Miles of pristine beach. Holes in the rock through which surf sprays in excited plumes. Enormous rock formations that resemble nothing so much as a giant’s bowling alley. Highway One sloughing off into the ocean in a broken reminder of the power of the sea. These are just a few of the unique experiences one encounters when exploring the coastal parks of Mendocino County. Far from the madding crowds you’ll find another world – of tidepools, black rock beaches, and natural playgrounds. These are a few of our favorites, heading up the coast from the south to the north in a 70 mile stretch that spans most of the county.
Bowling Ball Beach
Part of Schooner Gulch State Beach, the northern section of the beach is affectionately – and more widely – known as Bowling Ball Beach. Come during high tide and you probably won’t understand the name – most of the time it looks like a fairly unremarkable (though still beautiful) stretch of beach. Come during low tide, however, and you’ll find a completely different landscape. Sandstone concretions, where the ocean has worn away the surrounding softer material, litter the beach below the high tide line. When exposed these spherical boulders make for a beautiful sight – and a fantastic photo op.

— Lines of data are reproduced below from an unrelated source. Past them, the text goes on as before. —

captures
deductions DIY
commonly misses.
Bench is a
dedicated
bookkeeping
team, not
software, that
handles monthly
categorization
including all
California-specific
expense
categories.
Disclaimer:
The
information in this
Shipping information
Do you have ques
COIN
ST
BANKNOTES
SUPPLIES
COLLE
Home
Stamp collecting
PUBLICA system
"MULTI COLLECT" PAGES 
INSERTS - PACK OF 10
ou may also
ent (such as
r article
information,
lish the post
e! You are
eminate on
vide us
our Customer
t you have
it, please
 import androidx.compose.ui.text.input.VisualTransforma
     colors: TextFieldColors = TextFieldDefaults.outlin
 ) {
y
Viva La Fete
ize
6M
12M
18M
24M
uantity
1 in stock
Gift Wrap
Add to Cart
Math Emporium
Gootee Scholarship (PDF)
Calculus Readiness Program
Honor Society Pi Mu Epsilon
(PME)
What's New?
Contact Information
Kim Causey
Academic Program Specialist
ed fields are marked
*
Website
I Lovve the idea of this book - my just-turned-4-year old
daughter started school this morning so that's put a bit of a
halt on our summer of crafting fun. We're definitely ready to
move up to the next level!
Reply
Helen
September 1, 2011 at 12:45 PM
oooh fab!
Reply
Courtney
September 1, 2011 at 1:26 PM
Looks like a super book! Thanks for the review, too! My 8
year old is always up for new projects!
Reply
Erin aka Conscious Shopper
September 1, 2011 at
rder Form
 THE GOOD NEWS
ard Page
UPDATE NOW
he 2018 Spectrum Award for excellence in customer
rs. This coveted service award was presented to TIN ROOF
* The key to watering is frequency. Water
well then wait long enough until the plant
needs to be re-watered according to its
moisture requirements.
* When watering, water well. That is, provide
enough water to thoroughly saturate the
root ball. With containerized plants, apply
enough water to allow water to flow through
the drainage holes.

Point Arena-Stornetta Public Lands
Covering 12 miles of stunning California coastline, the Point Arena-Stornetta Public Lands are technically a part of the 1,100 mile long California Coastal National Monument. The Lands offer an incredible opportunity to view the beauty of the hundreds of rocks and small islands that make up this segment of the offshore natural monument. The Lands offer great hiking, but also wonderful bird watching, wildlife viewing, and fishing. If you’re looking for a great location to photograph the beauty of the nearby Point Arena Lighthouse, this is it. On the northern end of the Lands you’ll find tiny blowholes – perforations in the rock that lead to the ocean below. Position yourself over them, and when the surf crashes in you’ll feel a jet of cool air and spray shoot out.
Covering 347 acres of bluffs, 8 miles of the Big River estuary, and two beautiful beaches, the Mendocino Headlands State Park is one of the gems of Mendocino County. The headlands stretch around Mendocino from the south to the west and then back north, where they nearly meet up with Russian Gulch State Park to create a seamless stretch of preserved coastline. A good hike begins at the Ford House Museum on Main Street of Mendocino, continuing west along the ocean until you get to the stairs down to Portuguese Beach, a secluded driftwood beach. At the end of the day follow the trail further west (or drive down Heeser Drive) to watch the sunset with locals and visitors alike.
Although best known for its 2.5 mile trail to a 36′ waterfall, Russian Gulch has a beautiful beach and coastal camping as well. The Russian Gulch blowhole is rarely talked about, but is an incredible destination in its own right. The pounding surf has carved out the rock underneath the headlands and punched through to the air above, creating a 60′ deep, 120′ across blowhole. When the tide is high and the waves are roaring, the cacophony echoes across the hole and spray shoots out of the hole to gently mist down on you. Russian Gulch’s beach and cliffs also offer great skin diving and fishing for the more sport minded, and wonderful tidepooling at low tide for families.
MacKerricher State Park
MacKerricher is a beautiful beach with plenty to do, but its high point is the wildlife viewing. Cleone Lake is home to nearly 100 species of birds. The rocks at the end of the elevated boardwalk path are home to dozens of fun-loving seals. Whales can be seen passing by during their annual migration. And of course, there are the tidepools. MacKerricher is a favorite spot among locals for exploring the intertidal zone, with easy access (wooden stairs) down to the rocks, and plenty of relatively safe (as always, exercise caution around waves, which can be unpredictable) spots to pick your way among the rocks to peer into the pools. You’ll find starfish, sea anemones, hermit crabs, rock fish, mussels, nudibranchs, and the occasional octopus in these miniature worlds.
One of the most remote and tranquil beaches in Mendocino County, Westport-Union Landing is a place few locals have even visited. Located just north of the small seaside town of Westport (for which it is named, along with the now non-existent town of Union Landing), the beach is at the southern end of the State Park. Although the campsites are located on the cliffs above, and are scenic in their own right (with the old Highway 1 tumbling down into the ocean below), the beach at the mouth of Howard Creek is a remarkably beautiful place. Locals can often be found on the beach with large nets, catching the smelt that spawn here, but other than that you’re likely to find yourself alone amidst the beauty.